Work to complete
From the material below, pull each line containing the string "including".
BEGIN
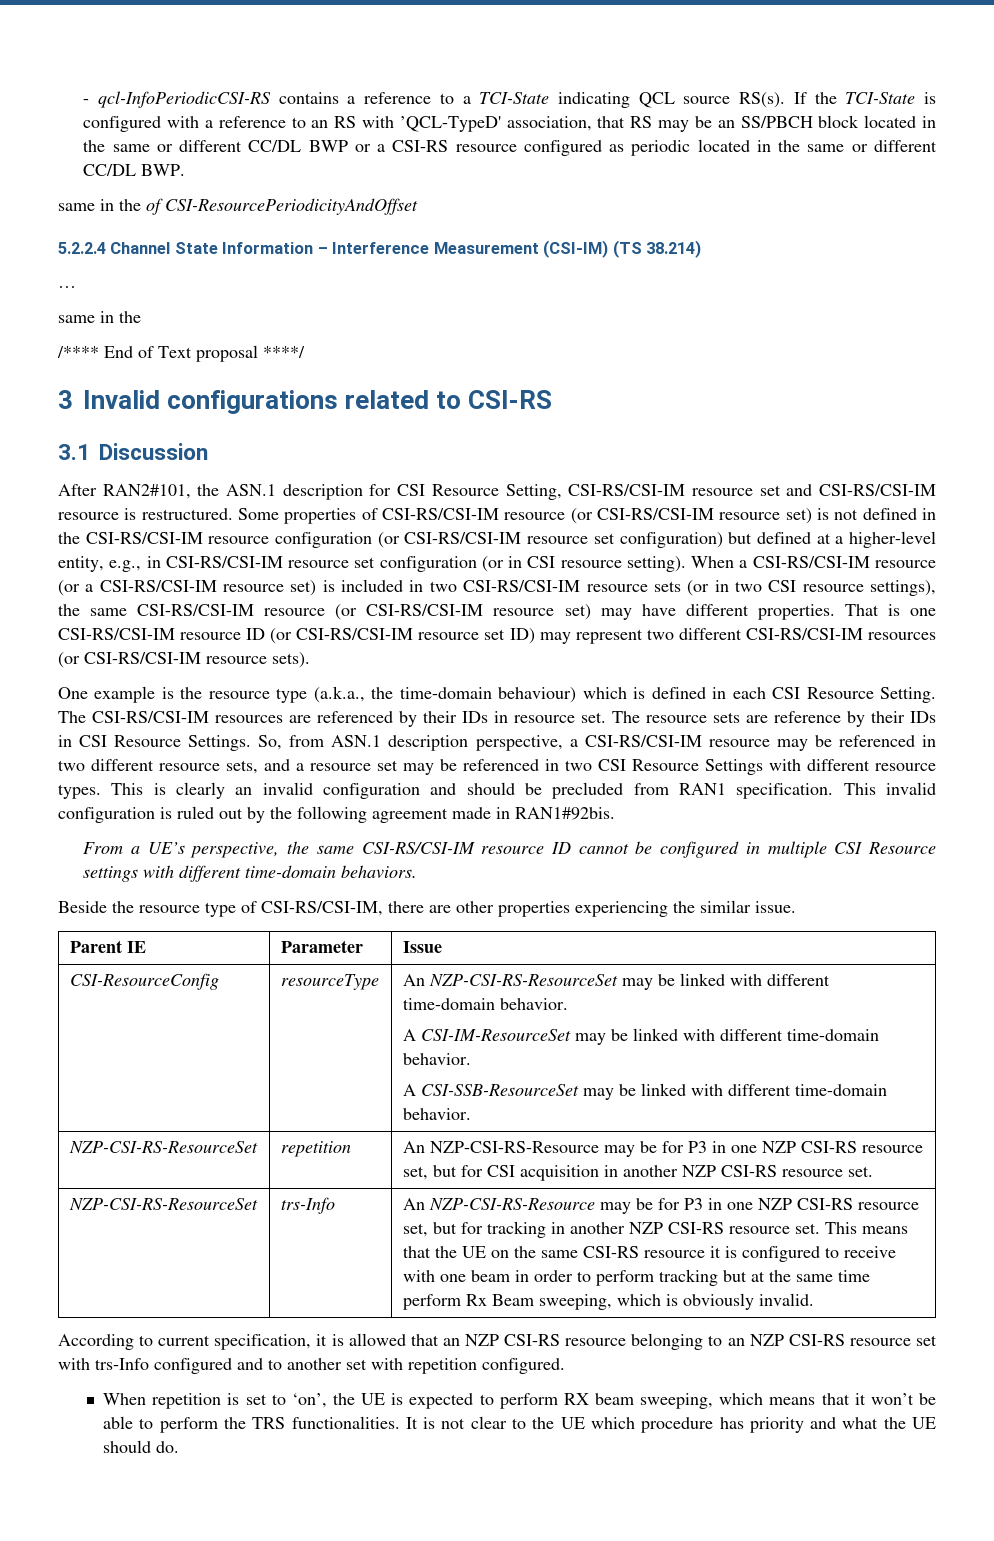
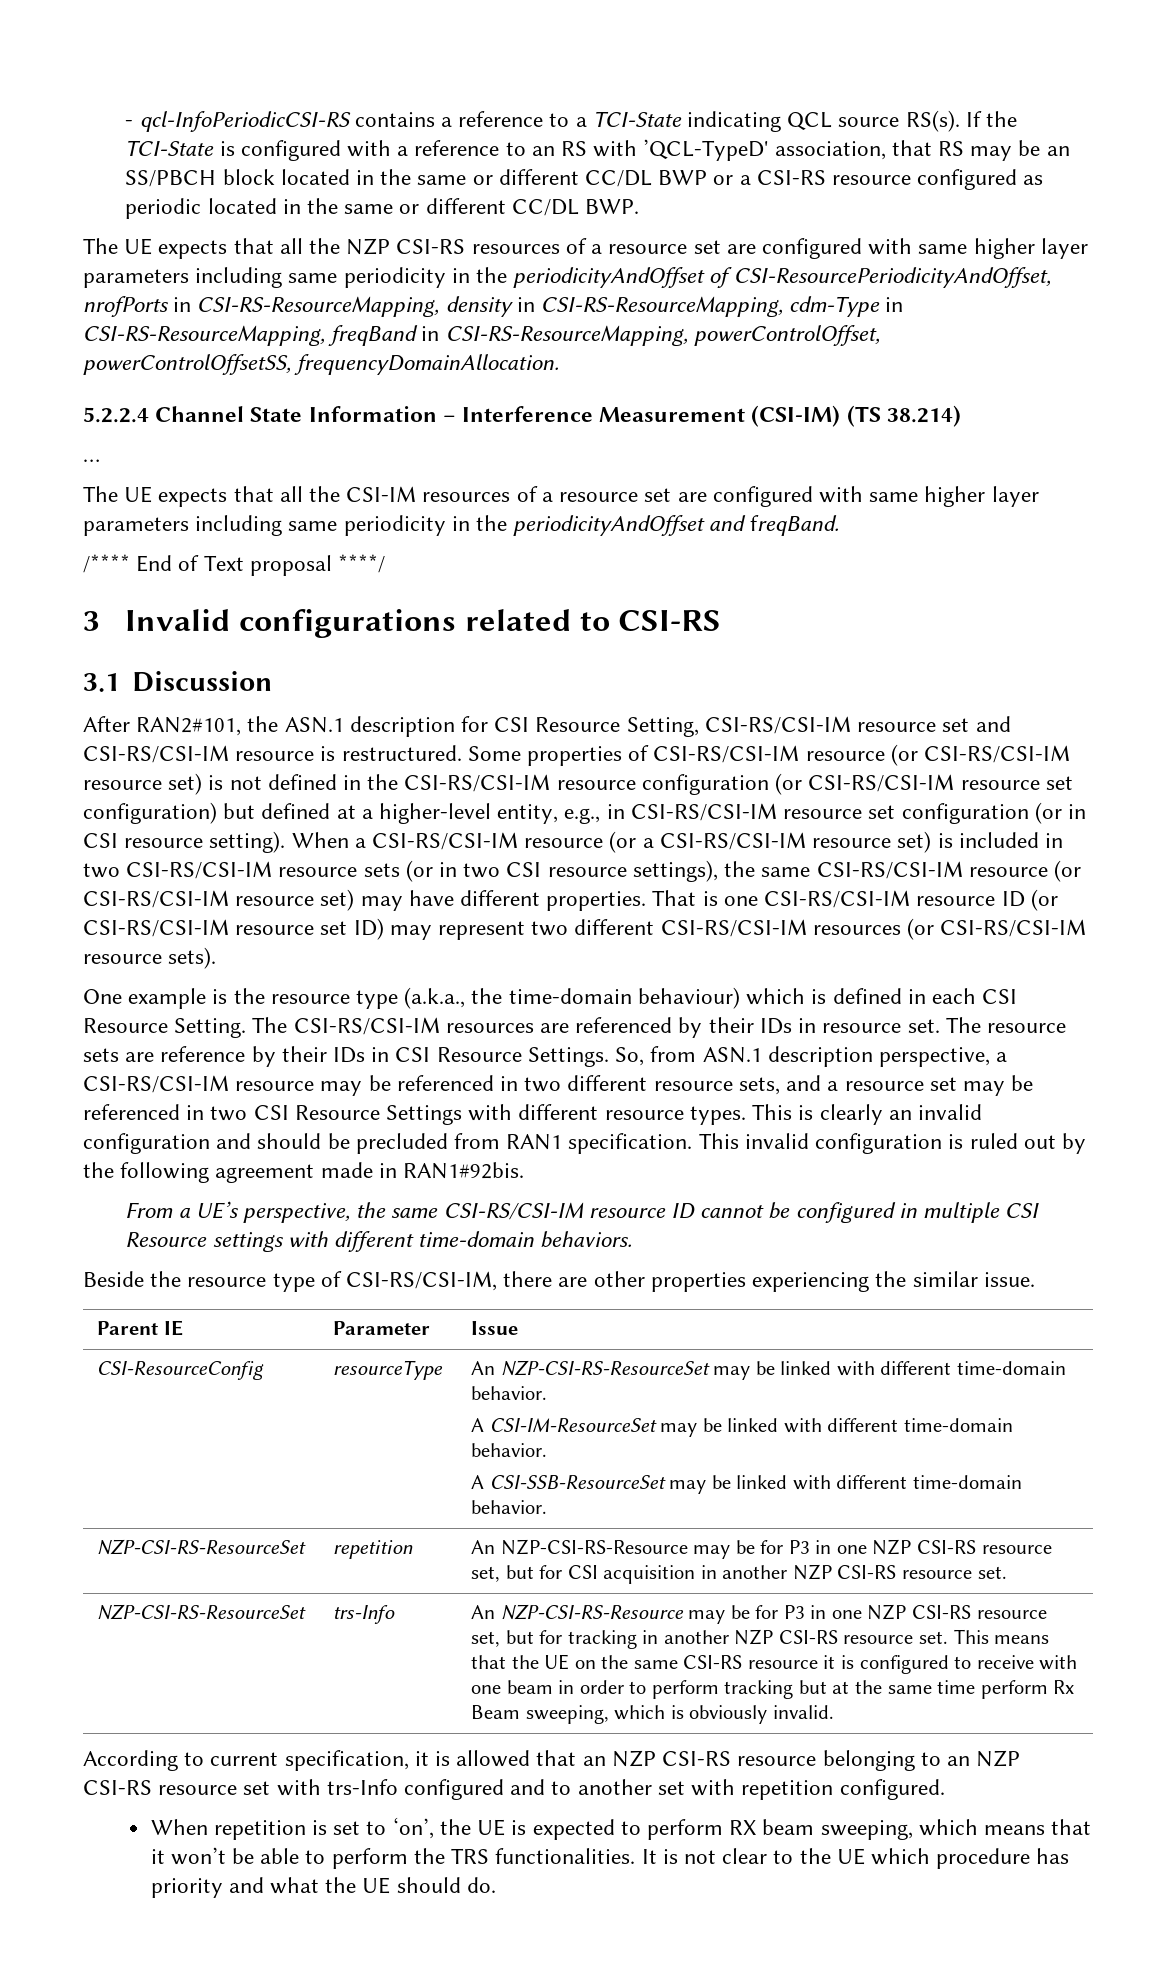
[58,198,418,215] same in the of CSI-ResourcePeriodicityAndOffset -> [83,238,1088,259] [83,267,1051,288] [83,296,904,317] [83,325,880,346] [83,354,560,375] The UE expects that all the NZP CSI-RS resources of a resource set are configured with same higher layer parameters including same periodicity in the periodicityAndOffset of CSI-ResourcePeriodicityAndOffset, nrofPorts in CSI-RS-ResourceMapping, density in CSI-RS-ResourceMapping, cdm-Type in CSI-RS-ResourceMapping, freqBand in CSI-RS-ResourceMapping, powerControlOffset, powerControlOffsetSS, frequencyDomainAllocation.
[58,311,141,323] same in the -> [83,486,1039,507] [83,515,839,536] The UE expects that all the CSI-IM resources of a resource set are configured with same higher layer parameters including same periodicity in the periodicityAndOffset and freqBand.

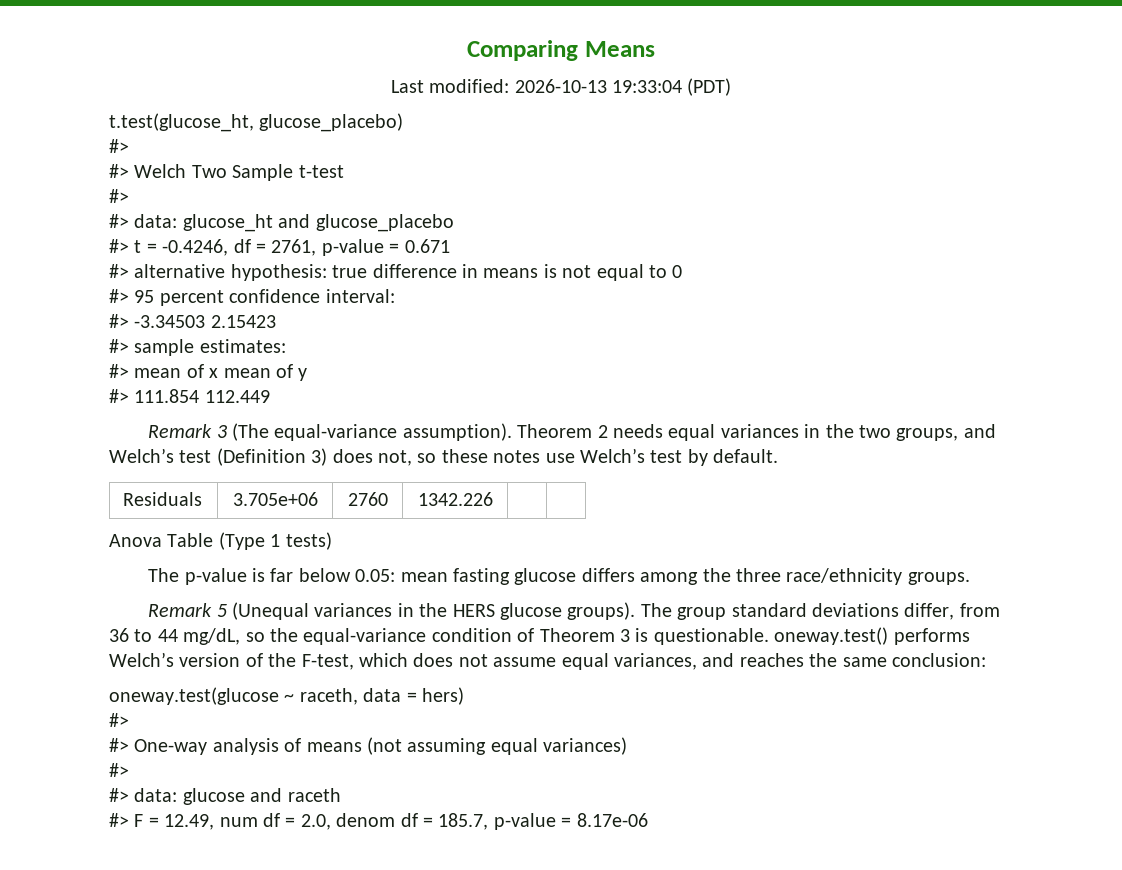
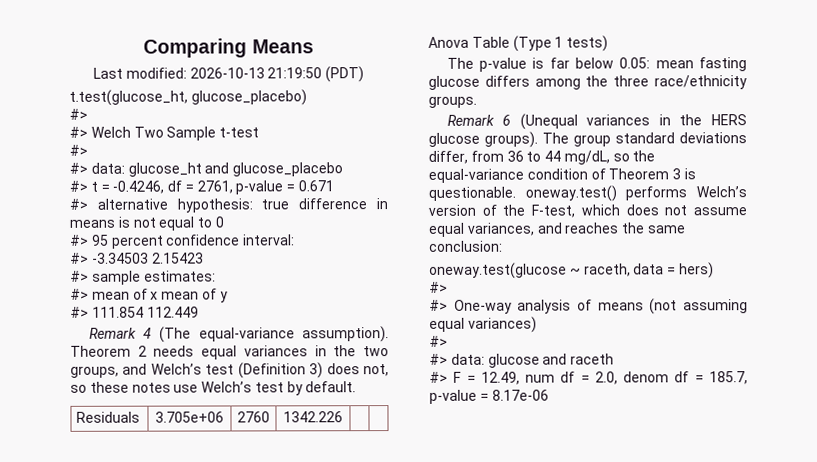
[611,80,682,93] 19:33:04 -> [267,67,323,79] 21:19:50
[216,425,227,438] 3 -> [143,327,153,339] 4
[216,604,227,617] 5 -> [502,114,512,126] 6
END
Answer area
[58,198,418,215] same in the of CSI-ResourcePeriodicityAndOffset -> [83,238,1088,259] [83,267,1051,288] [83,296,904,317] [83,325,880,346] [83,354,560,375] The UE expects that all the NZP CSI-RS resources of a resource set are configured with same higher layer parameters including same periodicity in the periodicityAndOffset of CSI-ResourcePeriodicityAndOffset, nrofPorts in CSI-RS-ResourceMapping, density in CSI-RS-ResourceMapping, cdm-Type in CSI-RS-ResourceMapping, freqBand in CSI-RS-ResourceMapping, powerControlOffset, powerControlOffsetSS, frequencyDomainAllocation.
[58,311,141,323] same in the -> [83,486,1039,507] [83,515,839,536] The UE expects that all the CSI-IM resources of a resource set are configured with same higher layer parameters including same periodicity in the periodicityAndOffset and freqBand.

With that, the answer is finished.